As for maneuverability, look at somebody pointing a carbine or an 18′ barreled home defense shotgun, side by side with somebody pointing a pistol in a Weaver or Isosceles shooting stance. Interestingly enough, the long guns don’t poke out that much further in real life.
So my personal opinion? Rule number one of a gunfight is to have a gun. A .25 Lorcin beats a pointy stick. If your personal situation only allows you to have a handgun at home, great. Learn to use it. Learn its limitations (in the case of the Lorcin, that is when it inevitably breaks into three pieces when you look at it funny), and go practice under stress.
If possible, get yourself a long gun.
Shotgun vs.
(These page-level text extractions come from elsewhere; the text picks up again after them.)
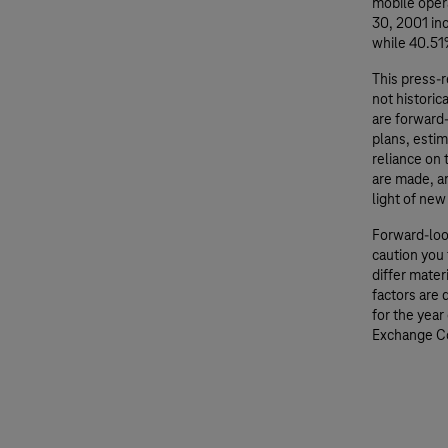
mobile oper
30, 2001 i
while 40.51%
This press-
not historic
are forward
plans, esti
reliance on
are made, an
light of new
Forward-loo
caution you 
differ mater
factors are
for the year
Exchange C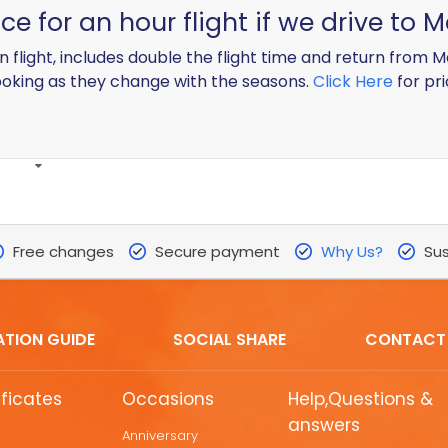
e for an hour flight if we drive to
on flight, includes double the flight time and return from
oking as they change with the seasons.
Click Here
for pri
Free changes
Secure payment
Why Us?
Sus
ATION GUIDE
SOCIAL SHARE
CONTACT
ificates
Occasions
Help,Questions &
answers
Anniversary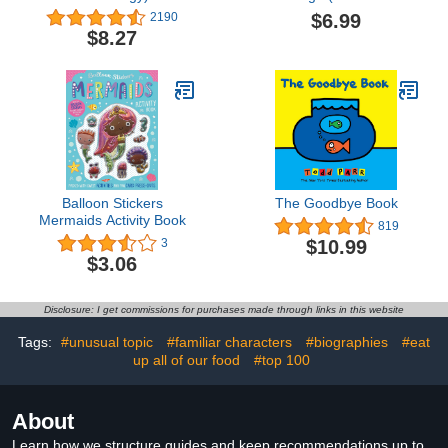
Ridge)
$6.99
2190
$8.27
Balloon Stickers
The Goodbye Book
Mermaids Activity Book
819
$10.99
3
$3.06
Disclosure: I get commissions for purchases made through links in this website
Tags:
#unusual topic
#familiar characters
#biographies
#eat
up all of our food
#top 100
About
Learn how we structure guides and keep recommendations up to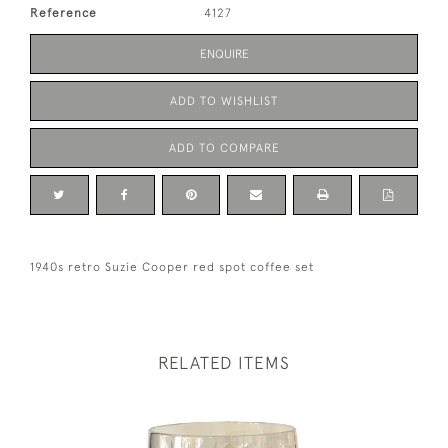
Reference
4127
ENQUIRE
ADD TO WISHLIST
ADD TO COMPARE
1940s retro Suzie Cooper red spot coffee set
RELATED ITEMS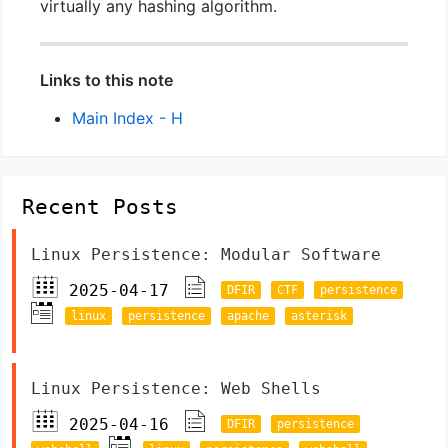
virtually any hashing algorithm.
Links to this note
Main Index - H
Recent Posts
Linux Persistence: Modular Software
2025-04-17
DFIR
CTF
persistence
linux
persistence
apache
asterisk
Linux Persistence: Web Shells
2025-04-16
DFIR
persistence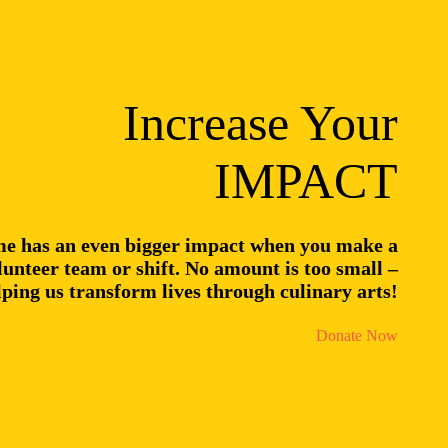
Increase Your
IMPACT
me has an even bigger impact when you make a
unteer team or shift. No amount is too small –
lping us transform lives through culinary arts!
Donate Now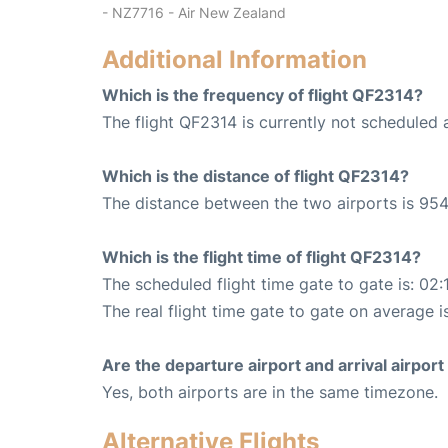
- NZ7716 - Air New Zealand
Additional Information
Which is the frequency of flight QF2314?
The flight QF2314 is currently not scheduled 
Which is the distance of flight QF2314?
The distance between the two airports is 954
Which is the flight time of flight QF2314?
The scheduled flight time gate to gate is: 02:
The real flight time gate to gate on average i
Are the departure airport and arrival airpo
Yes, both airports are in the same timezone.
Alternative Flights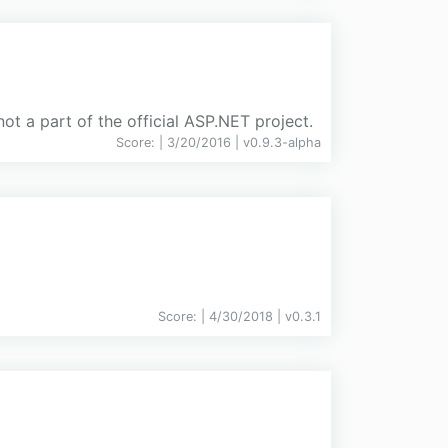
t a part of the official ASP.NET project.
Score:
| 3/20/2016 |
v
0.9.3-alpha
Score:
| 4/30/2018 |
v
0.3.1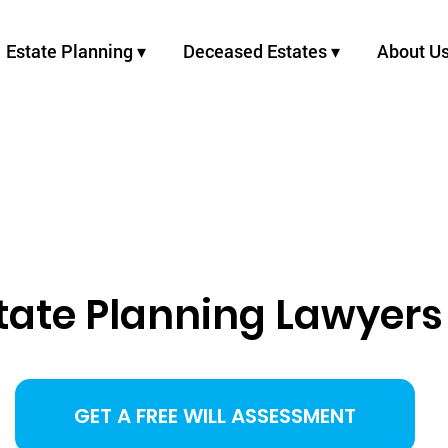
Estate Planning ▾
Deceased Estates ▾
About U
state Planning Lawyers
GET A FREE WILL ASSESSMENT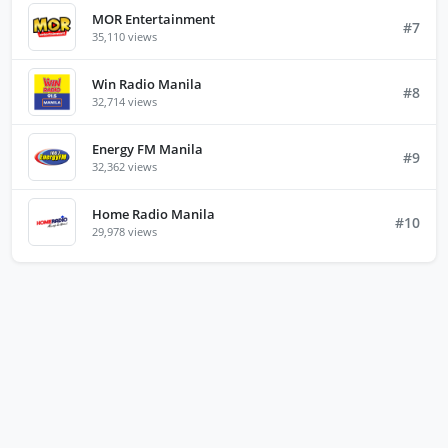
MOR Entertainment
#7
35,110 views
Win Radio Manila
#8
32,714 views
Energy FM Manila
#9
32,362 views
Home Radio Manila
#10
29,978 views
Carbine |
Now on shotgun vs. carbine, that is all personal preference. Which one do you shoot better?
If you’ve got a billion rounds through a 30′ 870 Wingmaster dusting clays and are a veritable pheasant holocaust, then if you want to keep an 18′ barreled shotgun stoked with buckshot next to the bed, I’m not going to fault you one bit, and I’m not going to try to invade your home at 3:00 in the morning either.
If you shoot your AK or AR better, do a little reading about what ammo is available, pick a good load, and you’re good to go.
If you are new to both types, the carbine is a little bit easier to learn to shoot and has less recoil. Plus when the zombies come, (oh mark my words, it is just a matter of time) it does have more ammunition capacity, and far greater effective range.
Really, they’ve all got their pros and cons. I don’t care what you learn to use, just learn to use something, and then go practice. A lot.